= WORK ORDER =
Starting at the beginning of the data and stopping after the line that contains "Методические пособия для", rewrite those lines with "Киберпанк" changed to "Стимпанк" and everything else left as is.

= TASK INPUT =
..............................

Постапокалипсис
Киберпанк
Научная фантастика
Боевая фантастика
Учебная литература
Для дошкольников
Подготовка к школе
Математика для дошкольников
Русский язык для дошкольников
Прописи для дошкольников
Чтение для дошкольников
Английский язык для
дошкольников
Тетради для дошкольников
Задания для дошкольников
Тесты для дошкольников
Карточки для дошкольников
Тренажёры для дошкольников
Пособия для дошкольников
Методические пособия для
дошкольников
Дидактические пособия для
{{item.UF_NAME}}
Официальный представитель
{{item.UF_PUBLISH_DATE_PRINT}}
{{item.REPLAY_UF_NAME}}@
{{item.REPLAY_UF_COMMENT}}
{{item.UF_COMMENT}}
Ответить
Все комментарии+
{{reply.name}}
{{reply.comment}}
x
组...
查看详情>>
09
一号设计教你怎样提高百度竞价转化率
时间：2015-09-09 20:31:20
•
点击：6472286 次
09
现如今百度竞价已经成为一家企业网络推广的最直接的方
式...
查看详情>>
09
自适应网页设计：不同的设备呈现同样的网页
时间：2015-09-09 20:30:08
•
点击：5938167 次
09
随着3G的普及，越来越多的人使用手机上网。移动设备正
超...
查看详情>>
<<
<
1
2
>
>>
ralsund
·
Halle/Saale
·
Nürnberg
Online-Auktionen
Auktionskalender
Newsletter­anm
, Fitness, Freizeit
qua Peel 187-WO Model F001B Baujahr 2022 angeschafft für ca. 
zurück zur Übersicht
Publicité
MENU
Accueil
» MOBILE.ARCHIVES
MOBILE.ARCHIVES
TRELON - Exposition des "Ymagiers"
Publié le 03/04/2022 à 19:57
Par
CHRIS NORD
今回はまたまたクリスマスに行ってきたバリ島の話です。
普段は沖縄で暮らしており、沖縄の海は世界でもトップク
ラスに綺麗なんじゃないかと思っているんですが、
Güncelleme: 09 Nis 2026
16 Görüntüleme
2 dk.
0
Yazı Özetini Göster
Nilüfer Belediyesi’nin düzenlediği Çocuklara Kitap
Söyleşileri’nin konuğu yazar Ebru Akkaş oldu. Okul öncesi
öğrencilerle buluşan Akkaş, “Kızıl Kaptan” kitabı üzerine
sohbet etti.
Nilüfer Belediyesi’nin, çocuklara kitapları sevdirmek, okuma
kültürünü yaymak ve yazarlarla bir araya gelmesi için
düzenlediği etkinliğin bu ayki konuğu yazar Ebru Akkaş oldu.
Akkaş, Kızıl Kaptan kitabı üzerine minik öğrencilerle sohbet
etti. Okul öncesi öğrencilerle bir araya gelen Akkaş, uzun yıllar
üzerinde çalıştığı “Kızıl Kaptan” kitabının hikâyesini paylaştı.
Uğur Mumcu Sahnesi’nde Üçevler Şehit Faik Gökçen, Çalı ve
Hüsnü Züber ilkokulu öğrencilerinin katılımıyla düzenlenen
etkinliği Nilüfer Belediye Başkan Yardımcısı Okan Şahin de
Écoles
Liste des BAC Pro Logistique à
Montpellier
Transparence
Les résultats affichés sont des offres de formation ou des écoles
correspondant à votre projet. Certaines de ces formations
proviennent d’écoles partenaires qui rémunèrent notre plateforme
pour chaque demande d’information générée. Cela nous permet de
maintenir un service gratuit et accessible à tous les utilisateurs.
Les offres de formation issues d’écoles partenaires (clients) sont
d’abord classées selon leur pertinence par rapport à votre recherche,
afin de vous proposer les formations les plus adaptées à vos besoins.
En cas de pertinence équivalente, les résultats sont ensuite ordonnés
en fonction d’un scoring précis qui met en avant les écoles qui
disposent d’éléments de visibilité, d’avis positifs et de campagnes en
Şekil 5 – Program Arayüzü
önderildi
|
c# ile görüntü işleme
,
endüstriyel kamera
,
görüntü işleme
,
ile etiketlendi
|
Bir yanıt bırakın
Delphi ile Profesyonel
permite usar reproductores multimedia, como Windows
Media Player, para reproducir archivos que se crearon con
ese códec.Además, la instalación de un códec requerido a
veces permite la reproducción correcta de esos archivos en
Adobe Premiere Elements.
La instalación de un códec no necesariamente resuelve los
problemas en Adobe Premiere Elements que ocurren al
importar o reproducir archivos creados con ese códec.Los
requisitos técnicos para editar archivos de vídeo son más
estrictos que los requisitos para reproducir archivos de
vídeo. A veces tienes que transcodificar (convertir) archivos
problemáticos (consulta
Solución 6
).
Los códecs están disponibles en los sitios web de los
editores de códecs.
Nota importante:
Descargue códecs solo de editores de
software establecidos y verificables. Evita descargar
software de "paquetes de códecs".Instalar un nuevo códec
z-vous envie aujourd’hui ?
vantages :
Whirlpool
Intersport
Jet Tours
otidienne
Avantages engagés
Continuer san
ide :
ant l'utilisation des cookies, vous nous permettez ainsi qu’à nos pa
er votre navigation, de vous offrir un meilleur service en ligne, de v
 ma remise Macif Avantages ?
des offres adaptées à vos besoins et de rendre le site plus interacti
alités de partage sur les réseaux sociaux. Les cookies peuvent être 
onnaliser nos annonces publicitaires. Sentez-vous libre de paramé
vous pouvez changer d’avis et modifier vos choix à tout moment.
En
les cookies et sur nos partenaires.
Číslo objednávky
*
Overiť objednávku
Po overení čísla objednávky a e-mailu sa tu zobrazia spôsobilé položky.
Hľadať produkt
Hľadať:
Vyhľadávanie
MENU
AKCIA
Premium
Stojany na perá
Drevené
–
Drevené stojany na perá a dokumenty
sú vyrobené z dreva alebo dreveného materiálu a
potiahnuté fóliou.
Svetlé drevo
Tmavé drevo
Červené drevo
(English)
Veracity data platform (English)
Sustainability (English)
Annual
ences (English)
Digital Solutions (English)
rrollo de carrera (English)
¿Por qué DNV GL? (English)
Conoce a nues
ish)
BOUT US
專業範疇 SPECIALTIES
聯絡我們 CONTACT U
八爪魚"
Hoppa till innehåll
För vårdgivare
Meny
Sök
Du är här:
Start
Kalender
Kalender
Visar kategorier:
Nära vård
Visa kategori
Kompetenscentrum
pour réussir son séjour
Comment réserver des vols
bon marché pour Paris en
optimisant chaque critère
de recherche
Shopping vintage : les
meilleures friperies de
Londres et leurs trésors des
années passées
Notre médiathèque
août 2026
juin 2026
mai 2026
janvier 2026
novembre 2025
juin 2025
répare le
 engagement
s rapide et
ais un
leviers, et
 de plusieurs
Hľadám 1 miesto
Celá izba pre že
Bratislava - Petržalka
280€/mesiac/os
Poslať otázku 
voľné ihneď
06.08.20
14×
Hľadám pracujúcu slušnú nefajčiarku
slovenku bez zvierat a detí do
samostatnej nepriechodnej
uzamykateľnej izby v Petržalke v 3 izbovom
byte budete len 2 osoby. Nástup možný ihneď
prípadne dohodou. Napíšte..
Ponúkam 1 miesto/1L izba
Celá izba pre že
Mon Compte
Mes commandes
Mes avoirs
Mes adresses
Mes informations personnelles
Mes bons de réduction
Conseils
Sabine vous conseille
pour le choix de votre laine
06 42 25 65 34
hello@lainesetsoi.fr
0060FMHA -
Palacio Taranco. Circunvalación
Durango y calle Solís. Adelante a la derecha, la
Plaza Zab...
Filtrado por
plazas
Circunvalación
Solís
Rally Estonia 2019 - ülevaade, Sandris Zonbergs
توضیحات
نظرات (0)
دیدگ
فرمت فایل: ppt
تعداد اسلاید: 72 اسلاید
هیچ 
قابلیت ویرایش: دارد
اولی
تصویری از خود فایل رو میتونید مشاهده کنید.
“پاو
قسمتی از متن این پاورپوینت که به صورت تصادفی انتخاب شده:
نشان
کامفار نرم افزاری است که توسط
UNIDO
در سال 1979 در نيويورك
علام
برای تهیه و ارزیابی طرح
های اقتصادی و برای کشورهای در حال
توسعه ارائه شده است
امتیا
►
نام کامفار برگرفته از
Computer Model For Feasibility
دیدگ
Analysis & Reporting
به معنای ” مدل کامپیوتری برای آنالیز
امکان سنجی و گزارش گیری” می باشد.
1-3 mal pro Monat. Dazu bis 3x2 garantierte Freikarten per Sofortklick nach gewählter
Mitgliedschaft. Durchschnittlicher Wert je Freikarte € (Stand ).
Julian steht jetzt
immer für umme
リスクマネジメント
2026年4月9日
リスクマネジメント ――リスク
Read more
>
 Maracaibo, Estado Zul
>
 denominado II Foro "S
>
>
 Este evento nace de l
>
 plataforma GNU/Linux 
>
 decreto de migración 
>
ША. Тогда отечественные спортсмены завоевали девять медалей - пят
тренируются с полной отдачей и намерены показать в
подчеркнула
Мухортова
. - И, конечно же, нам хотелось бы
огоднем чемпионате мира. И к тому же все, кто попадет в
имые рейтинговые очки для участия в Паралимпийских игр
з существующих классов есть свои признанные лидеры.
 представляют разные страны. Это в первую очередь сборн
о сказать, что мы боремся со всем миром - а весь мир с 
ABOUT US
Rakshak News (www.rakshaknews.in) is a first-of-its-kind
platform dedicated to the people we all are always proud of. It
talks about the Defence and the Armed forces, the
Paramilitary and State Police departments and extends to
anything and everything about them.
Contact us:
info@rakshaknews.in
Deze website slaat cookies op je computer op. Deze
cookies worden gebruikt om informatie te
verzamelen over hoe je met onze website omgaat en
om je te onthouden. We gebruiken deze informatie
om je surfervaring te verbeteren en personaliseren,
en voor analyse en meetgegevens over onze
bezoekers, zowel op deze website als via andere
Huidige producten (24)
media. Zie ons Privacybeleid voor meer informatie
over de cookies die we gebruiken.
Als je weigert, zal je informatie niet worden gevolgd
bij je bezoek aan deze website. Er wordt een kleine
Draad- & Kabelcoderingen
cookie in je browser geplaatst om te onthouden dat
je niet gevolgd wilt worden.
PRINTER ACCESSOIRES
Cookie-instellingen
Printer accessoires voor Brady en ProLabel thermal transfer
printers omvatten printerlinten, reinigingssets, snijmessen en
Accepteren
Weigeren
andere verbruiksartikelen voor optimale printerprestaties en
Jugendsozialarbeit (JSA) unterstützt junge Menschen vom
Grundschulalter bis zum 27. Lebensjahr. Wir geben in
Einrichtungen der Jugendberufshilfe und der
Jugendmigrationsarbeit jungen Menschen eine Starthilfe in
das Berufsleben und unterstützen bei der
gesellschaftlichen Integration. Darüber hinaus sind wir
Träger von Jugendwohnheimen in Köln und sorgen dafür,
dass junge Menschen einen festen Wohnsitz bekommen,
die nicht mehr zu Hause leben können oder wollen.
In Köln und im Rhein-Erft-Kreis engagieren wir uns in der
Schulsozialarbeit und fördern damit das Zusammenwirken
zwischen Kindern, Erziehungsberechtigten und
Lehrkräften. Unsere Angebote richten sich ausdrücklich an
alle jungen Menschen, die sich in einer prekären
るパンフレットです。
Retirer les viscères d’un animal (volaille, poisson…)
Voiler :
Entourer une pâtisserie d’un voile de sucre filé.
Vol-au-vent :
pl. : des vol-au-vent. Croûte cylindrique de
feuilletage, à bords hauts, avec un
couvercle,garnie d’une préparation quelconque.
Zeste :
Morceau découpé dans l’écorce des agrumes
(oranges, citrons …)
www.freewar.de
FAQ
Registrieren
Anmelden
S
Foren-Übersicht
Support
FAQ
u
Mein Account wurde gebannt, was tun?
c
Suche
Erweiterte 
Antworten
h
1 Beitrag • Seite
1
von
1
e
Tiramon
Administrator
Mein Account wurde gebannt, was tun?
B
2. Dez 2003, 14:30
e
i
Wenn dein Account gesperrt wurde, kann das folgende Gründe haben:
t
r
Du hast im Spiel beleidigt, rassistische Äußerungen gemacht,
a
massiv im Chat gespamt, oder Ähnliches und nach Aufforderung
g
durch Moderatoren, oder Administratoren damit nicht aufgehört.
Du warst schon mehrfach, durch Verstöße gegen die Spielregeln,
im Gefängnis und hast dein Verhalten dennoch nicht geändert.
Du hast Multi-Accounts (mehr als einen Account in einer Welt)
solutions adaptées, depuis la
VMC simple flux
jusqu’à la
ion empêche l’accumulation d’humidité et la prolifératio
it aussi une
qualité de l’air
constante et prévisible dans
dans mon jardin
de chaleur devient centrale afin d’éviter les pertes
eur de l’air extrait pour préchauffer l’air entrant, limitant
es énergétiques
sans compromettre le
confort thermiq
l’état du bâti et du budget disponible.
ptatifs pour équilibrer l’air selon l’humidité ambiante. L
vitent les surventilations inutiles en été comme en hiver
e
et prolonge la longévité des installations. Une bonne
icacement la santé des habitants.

..............................

= YOUR RESPONSE =
Постапокалипсис
Стимпанк
Научная фантастика
Боевая фантастика
Учебная литература
Для дошкольников
Подготовка к школе
Математика для дошкольников
Русский язык для дошкольников
Прописи для дошкольников
Чтение для дошкольников
Английский язык для
дошкольников
Тетради для дошкольников
Задания для дошкольников
Тесты для дошкольников
Карточки для дошкольников
Тренажёры для дошкольников
Пособия для дошкольников
Методические пособия для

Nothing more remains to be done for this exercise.